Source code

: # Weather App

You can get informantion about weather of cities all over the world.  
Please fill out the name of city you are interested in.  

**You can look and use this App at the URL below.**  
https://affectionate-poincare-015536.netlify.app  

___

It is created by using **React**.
——
→ Your objective: Please revise the records by changing "Weather App" to "Forecast App" and leaving every other line as it is.

→ Task solution:
Source code

: # Forecast App

You can get informantion about weather of cities all over the world.  
Please fill out the name of city you are interested in.  

**You can look and use this App at the URL below.**  
https://affectionate-poincare-015536.netlify.app  

___

It is created by using **React**.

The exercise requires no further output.